Segment Start: Document text

HC Deb 29 July 1959 vol 610 cc490-1
29. Mr. Bence

asked the Minister of Transport and Civil Aviation what steps he proposes to take to prevent the taking of alcohol by crews of British aircraft while on duty.

Mr. Hay

There is no evidence to suggest that the existing legislation which deals with the taking of alcohol by aircraft crews has been disregarded or that more stringent legislation is needed.

Mr. Bence

I thank the hon. Gentleman for that reply, and I appreciate what he says. Does he not think, in view of the tremendous record of safety in British aircraft, which is apparently due to the strict enforcement of these Regulations, that it would contribute to greater road safety if more stringent regulations were applied to prevent the carrying of alcoholic liquor in cocktail sets in cars.

Mr. Hay

That is a little wide of the Question on the Order Paper.

Mr. Remnant

Would my hon. Friend not agree that the purport of the Question casts a quite unfair aspersion on the sobriety of those British aircrews against whom there is no evidence whatever that they take alcohol during their tour of duty, and that we should offer our congratulations to these crews?

Mr. Hay

I was advised some time ago that it was always unwise for a Minister to speculate on the motives behind a Question which an hon. Member puts down, and I would not care to speculate on this occasion.

Mr. Beswick

Will the Joint Parliamentary Secretary say what the regulation is with regard to the consumption of alcohol?

Mr. Hay

Yes. The position is that it is an offence under the Air Navigation Order, 1954, for a member of the operating crew of an aircraft, or any other person having a duty to perform in the aircraft, to fly on duty when his capacity to do so is impaired by reason of having taken any intoxicating liquor. The operators of public transport aircraft in their Operations Manuals usually provide that it is an offence against company regulations for the crew to drink on duty or within a stated period before flying.

Segment End: Document text

▶ Work instructions
1. Answer these questions from the parliamentary exchange:
(a) To which minister did Mr. Bence address his question?
(b) Under which order is it an offense for operating crew to fly on duty when impaired by intoxicating liquor?
(c) What did Mr. Hay say of Mr. Bence's point about cocktail sets in cars?
2. From the parliamentary exchange, extract the passage that begins at the words "I was advised" and stops after "on this occasion.".
3. Translate this sentence from the parliamentary exchange into French: "There is no evidence to suggest that the existing legislation which deals with the taking of alcohol by aircraft crews has been disregarded or that more stringent legislation is needed."

Segment Start: Extracted material

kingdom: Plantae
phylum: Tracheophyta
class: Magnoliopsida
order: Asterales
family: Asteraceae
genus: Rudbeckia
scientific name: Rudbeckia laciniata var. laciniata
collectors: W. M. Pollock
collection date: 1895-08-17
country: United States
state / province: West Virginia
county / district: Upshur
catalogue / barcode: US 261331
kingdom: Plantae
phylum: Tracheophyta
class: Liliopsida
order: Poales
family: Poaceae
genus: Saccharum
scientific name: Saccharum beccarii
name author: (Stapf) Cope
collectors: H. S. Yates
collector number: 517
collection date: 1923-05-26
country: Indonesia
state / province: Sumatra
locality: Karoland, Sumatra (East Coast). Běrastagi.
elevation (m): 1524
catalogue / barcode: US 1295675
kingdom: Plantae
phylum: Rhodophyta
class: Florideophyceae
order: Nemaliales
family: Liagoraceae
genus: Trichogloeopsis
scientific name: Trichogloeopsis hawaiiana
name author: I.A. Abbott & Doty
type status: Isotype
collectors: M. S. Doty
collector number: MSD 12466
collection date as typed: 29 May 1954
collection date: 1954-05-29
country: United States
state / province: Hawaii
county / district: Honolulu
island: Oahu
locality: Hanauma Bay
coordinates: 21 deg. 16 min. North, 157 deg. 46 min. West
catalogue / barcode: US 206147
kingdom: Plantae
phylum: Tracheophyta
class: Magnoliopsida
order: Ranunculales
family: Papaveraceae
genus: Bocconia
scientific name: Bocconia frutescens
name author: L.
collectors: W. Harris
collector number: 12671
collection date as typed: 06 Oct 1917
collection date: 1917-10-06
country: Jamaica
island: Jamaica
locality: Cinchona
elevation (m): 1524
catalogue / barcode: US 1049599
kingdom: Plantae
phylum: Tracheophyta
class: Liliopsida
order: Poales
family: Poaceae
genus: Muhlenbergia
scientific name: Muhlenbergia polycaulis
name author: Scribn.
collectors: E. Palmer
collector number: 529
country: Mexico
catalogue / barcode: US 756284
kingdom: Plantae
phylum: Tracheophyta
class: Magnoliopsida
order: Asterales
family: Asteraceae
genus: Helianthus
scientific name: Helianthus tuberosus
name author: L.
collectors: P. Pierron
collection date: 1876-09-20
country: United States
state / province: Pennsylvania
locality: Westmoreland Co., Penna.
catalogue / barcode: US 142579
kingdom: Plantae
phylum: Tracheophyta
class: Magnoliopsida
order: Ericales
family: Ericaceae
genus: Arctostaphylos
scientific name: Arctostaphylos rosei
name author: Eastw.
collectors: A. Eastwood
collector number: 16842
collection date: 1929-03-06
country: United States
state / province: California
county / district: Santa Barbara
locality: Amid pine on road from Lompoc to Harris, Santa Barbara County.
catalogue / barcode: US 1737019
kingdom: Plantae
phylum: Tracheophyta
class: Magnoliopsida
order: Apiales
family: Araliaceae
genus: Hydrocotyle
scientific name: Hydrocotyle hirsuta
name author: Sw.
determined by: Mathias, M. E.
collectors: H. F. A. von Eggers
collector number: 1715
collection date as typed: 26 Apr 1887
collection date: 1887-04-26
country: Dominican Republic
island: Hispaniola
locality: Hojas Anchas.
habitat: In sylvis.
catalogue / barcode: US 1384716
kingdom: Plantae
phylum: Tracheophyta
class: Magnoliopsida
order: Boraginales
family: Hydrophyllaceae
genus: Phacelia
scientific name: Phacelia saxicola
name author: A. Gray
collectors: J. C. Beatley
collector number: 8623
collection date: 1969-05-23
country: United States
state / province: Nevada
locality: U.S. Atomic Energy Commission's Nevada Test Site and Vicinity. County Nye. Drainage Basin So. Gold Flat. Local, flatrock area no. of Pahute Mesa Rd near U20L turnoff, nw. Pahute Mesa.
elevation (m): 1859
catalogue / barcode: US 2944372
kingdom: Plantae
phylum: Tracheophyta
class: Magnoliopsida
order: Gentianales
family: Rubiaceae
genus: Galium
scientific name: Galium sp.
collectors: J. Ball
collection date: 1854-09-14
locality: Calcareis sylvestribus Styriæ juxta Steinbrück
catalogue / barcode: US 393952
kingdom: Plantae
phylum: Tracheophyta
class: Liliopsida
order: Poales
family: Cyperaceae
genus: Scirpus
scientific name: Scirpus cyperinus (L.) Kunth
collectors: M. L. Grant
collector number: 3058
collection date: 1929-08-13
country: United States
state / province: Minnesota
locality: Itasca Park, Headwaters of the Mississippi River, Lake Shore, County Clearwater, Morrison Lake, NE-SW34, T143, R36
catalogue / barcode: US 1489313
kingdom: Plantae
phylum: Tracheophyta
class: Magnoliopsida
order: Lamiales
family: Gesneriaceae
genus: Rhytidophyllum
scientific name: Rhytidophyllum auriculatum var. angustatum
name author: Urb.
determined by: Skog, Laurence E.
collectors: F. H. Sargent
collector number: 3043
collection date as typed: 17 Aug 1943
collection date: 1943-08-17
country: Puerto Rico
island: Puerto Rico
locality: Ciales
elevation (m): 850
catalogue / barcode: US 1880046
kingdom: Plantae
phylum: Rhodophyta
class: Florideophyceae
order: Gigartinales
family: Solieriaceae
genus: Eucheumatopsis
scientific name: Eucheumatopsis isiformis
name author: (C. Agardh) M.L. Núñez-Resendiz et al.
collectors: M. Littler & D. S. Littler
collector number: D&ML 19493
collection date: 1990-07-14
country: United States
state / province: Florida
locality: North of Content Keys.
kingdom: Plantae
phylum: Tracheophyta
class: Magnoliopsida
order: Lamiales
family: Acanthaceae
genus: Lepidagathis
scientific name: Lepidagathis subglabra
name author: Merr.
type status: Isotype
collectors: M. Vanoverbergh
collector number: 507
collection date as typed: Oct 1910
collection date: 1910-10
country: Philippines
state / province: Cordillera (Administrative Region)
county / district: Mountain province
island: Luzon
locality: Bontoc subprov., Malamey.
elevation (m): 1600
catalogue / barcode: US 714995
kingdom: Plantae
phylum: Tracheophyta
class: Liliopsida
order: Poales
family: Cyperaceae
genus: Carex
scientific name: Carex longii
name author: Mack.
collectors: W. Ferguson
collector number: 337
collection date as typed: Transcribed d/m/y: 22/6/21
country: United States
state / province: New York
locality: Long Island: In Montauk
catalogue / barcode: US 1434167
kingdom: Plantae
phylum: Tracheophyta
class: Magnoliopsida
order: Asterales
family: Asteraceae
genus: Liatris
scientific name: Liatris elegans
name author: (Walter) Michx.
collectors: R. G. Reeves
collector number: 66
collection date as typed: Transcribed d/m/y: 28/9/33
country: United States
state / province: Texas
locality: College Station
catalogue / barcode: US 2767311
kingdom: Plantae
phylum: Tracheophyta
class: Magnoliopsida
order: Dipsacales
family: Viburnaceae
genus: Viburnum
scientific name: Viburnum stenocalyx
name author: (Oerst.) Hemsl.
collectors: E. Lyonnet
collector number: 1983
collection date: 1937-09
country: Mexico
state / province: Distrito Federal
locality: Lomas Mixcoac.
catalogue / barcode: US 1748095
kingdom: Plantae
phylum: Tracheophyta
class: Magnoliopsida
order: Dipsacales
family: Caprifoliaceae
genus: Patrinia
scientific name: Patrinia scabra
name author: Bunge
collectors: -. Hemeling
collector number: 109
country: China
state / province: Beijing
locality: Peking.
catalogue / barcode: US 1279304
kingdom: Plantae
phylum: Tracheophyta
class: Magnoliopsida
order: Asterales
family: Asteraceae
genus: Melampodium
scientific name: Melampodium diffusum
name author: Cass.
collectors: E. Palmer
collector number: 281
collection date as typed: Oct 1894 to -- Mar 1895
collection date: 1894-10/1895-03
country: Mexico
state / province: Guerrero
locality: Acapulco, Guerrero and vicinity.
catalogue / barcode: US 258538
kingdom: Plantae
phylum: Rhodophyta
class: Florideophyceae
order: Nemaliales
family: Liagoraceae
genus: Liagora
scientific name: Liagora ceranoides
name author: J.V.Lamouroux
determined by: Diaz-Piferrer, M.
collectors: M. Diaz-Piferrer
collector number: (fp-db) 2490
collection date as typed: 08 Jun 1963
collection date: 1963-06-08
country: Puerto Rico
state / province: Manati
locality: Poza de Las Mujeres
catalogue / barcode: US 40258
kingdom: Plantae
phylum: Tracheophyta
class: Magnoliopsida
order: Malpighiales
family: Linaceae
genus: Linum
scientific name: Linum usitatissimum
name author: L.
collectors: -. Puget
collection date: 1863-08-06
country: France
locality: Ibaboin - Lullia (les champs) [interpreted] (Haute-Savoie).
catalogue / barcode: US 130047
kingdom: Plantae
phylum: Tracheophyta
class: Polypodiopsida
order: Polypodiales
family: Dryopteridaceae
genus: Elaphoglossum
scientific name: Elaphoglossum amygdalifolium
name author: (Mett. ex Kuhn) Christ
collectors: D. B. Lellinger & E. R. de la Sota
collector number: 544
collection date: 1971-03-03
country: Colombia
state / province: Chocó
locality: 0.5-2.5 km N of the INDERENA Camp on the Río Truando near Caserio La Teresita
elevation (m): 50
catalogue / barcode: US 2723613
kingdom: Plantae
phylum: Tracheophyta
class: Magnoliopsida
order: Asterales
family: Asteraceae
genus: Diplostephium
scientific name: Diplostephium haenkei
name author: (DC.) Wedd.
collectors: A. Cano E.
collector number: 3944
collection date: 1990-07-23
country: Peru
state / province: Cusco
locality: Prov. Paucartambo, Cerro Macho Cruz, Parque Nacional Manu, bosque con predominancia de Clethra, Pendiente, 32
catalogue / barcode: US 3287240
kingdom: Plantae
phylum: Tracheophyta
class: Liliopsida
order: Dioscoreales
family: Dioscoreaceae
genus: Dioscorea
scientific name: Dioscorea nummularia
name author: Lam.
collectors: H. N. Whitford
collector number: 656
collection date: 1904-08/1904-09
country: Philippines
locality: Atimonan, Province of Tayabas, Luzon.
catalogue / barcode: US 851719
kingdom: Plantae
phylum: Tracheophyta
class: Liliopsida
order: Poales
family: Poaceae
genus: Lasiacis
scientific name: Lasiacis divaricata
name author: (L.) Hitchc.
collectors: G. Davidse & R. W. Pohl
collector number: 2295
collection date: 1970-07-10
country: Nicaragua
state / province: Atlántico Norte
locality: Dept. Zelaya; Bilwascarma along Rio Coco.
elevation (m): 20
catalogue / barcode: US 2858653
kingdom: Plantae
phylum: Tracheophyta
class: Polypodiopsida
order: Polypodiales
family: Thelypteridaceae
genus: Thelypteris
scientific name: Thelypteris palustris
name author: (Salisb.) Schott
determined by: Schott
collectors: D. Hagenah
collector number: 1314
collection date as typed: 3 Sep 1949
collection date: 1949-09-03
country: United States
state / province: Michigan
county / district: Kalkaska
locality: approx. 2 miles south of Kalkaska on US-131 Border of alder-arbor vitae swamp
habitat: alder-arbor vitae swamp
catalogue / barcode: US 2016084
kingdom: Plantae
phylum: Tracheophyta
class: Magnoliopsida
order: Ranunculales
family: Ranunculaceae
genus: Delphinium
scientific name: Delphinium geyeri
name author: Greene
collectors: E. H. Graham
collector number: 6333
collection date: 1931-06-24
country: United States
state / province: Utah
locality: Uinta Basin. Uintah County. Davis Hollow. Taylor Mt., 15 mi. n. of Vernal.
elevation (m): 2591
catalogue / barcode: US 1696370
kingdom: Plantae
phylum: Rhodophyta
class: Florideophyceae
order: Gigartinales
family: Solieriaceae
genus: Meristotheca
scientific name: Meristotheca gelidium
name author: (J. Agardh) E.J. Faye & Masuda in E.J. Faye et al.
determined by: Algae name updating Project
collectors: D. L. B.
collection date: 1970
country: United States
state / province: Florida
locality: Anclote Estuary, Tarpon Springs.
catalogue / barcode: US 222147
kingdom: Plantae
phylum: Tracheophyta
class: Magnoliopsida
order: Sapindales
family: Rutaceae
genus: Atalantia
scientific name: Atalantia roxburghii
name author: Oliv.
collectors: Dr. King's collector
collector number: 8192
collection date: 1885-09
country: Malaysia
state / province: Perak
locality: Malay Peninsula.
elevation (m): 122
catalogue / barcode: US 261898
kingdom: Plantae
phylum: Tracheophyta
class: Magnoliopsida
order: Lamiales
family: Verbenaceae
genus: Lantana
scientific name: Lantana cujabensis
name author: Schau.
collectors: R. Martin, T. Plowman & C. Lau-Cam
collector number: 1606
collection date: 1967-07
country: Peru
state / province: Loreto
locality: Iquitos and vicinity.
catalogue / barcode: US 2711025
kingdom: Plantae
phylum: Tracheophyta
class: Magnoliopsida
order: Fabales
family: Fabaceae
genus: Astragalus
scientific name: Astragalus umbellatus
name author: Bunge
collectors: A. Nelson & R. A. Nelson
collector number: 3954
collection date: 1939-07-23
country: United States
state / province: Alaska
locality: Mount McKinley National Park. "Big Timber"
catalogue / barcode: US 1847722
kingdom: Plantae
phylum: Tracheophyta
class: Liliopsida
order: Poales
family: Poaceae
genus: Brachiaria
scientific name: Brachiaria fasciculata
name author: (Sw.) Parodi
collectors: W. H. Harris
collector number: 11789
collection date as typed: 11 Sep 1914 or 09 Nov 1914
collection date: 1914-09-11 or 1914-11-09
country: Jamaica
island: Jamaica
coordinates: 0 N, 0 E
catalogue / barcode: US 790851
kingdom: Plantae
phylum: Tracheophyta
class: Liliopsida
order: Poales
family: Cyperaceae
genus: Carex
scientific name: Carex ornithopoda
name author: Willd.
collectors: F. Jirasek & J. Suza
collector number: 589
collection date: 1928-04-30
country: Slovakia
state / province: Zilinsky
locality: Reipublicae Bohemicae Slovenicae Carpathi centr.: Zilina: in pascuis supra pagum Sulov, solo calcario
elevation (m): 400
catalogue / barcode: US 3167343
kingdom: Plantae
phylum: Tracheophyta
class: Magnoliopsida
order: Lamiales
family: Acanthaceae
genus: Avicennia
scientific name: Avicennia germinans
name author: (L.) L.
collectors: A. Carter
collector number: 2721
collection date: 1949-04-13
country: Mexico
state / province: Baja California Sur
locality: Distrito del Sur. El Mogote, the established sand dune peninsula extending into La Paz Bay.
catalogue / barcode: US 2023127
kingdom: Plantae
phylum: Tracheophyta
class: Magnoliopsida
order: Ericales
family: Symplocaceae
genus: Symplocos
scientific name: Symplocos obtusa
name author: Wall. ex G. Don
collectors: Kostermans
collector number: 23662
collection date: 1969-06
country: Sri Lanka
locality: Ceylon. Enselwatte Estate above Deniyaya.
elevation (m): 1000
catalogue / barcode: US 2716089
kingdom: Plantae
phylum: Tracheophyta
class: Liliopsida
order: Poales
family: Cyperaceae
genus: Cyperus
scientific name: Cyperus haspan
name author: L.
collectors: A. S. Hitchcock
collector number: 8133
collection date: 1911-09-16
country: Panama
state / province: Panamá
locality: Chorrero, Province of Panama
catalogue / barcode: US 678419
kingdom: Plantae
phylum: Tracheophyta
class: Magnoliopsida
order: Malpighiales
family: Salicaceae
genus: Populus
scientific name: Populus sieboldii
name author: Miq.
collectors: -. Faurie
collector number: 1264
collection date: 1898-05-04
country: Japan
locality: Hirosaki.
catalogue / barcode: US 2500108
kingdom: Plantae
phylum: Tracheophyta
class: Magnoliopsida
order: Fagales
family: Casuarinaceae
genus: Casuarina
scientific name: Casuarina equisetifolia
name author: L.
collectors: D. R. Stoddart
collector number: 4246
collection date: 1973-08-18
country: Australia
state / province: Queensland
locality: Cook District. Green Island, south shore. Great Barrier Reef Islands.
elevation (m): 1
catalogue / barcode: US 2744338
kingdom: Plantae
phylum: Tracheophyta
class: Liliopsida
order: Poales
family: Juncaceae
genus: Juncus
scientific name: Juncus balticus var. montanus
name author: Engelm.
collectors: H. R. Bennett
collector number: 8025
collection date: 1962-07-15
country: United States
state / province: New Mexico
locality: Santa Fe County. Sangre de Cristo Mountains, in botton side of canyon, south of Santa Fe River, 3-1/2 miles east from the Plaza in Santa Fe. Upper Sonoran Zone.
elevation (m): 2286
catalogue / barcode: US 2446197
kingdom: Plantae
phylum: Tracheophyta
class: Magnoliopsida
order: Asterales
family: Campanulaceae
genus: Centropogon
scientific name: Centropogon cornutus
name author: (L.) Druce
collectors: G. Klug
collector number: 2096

Segment End: Extracted material

▶ Task results
1.
(a) The Minister of Transport and Civil Aviation.
(b) The Air Navigation Order, 1954.
(c) He said it was "a little wide of the Question on the Order Paper."

2.
I was advised some time ago that it was always unwise for a Minister to speculate on the motives behind a Question which an hon. Member puts down, and I would not care to speculate on this occasion.

3. Aucun élément ne permet de penser que la législation existante relative à la consommation d'alcool par les équipages d'aéronefs ait été ignorée, ni qu'une législation plus stricte soit nécessaire.